===== Passage to read =====

StrongMinds seeks to treat 300,000 women and adolescents between 2022 through 2024. To do that, we need to raise $30M U.S. dollars. To date, we've raised about $13M, which leaves us at a shortfall of $17M. So there is lots of room for more funding!
In 2022 we expect the cost to treat one patient will be $105 USD. By the end of 2024, we anticipate the cost per patient will have decreased to just $85. We will continue to reduce the cost of treating one woman even while our numbers increase. This is through effective scaling and continuing to evaluate where we can gain more cost savings. A donation to StrongMinds will be used as effectively and efficiently as possible. And when you think about what it costs for therapy in the United States, to spend just $105 and treat a woman for depression is a pretty incredible feat.
Thanks so much for your kind words and for following our work! I appreciate your comment about the incredible impact mental health can have. We've certainly seen it change women's lives far beyond what we could have predicted, such as helping a woman's children eat more meals a day or even helping individuals with HIV adhere to their antiretroviral treatments more regularly.

=====

Task
Please list every distinct dollar amount mentioned in the StrongMinds funding passage, each only once, in the order they first appear. The items that come next are separate material from the StrongMinds funding passage.

===== Extracted records =====

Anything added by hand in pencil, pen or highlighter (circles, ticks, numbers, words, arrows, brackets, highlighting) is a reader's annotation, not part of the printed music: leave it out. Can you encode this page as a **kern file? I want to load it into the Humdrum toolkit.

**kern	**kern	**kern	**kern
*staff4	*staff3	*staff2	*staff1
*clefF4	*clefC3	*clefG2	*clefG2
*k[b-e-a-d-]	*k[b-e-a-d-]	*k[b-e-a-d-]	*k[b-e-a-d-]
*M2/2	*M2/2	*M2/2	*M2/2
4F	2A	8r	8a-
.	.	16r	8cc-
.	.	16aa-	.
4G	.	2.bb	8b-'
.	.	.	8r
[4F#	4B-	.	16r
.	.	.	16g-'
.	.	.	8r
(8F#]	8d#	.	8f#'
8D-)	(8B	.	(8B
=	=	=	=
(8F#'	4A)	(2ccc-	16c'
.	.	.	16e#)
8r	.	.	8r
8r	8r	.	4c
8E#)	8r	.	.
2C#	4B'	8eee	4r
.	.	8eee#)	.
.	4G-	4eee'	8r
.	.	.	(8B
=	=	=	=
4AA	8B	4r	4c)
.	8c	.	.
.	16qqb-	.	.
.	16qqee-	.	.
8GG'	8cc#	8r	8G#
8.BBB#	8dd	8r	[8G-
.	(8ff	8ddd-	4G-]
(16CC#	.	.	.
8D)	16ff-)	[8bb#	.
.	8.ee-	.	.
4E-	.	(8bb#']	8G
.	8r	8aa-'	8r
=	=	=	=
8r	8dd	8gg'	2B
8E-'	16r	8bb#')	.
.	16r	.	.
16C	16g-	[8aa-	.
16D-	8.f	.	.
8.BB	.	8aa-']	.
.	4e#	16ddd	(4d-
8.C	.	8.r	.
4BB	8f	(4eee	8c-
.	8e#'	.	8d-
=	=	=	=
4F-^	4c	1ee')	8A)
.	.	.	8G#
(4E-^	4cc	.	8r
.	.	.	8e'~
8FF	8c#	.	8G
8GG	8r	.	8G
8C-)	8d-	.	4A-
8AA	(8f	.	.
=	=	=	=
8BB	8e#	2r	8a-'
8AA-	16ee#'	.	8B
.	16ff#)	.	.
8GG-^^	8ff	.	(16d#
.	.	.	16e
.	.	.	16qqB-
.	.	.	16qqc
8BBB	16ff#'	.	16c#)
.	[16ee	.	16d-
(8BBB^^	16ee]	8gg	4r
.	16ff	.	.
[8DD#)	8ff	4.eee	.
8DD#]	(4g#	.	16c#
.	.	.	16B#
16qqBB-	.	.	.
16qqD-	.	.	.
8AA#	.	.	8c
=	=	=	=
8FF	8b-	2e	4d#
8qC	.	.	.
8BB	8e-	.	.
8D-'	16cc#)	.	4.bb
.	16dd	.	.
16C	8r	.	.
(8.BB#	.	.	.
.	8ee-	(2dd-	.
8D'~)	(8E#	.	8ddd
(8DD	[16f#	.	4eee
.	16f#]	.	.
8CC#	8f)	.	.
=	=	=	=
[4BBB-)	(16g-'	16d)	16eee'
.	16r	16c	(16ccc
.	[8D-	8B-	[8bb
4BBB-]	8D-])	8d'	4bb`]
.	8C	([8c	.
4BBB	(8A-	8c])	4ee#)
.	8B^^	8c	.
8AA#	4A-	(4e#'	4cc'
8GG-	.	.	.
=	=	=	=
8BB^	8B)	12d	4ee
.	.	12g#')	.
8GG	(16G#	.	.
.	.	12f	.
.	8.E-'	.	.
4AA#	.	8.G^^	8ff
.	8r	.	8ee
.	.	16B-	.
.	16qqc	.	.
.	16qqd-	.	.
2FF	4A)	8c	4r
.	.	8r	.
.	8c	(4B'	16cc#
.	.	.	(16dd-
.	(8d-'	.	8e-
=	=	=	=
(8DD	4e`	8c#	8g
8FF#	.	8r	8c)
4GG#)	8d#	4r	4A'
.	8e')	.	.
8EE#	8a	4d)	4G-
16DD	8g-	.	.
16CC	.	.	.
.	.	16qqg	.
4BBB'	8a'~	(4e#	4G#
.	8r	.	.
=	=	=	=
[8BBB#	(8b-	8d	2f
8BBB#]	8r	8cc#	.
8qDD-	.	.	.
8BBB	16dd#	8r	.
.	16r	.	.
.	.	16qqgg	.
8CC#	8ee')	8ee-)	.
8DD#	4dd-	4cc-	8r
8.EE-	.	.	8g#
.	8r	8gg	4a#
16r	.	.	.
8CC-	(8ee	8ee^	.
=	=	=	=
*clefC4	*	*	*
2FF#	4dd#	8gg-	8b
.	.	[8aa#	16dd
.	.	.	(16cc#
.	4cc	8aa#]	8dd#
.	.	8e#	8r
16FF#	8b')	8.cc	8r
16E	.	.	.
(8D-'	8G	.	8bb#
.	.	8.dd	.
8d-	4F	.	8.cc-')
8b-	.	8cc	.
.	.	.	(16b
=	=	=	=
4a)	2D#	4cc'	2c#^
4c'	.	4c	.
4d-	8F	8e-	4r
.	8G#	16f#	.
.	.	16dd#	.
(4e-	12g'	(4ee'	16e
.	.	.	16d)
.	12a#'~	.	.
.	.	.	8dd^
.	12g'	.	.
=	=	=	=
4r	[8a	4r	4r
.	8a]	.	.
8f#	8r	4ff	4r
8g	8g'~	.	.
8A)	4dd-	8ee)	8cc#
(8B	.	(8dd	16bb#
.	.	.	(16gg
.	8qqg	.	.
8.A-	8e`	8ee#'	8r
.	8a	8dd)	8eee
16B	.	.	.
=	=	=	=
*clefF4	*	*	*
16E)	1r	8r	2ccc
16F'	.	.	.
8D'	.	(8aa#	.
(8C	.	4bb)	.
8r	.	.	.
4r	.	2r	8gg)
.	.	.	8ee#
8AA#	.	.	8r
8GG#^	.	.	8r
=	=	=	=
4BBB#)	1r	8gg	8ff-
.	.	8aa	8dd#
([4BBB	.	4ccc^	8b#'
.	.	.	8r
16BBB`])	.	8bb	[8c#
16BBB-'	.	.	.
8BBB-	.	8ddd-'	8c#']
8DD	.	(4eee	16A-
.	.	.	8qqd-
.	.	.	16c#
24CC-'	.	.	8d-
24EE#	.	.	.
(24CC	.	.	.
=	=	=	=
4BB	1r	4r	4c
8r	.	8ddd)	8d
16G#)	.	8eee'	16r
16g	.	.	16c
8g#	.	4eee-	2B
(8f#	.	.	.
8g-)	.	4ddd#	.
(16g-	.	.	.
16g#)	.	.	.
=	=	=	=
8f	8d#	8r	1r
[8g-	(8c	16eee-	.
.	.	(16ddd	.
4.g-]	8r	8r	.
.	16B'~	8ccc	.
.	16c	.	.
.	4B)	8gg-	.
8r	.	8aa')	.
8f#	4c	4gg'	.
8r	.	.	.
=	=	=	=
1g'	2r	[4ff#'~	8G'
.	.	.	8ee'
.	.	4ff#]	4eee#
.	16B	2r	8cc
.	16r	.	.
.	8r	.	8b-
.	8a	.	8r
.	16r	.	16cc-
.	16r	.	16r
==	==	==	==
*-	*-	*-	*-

=====

Exercise answer
$30M, $13M, $17M, $105, $85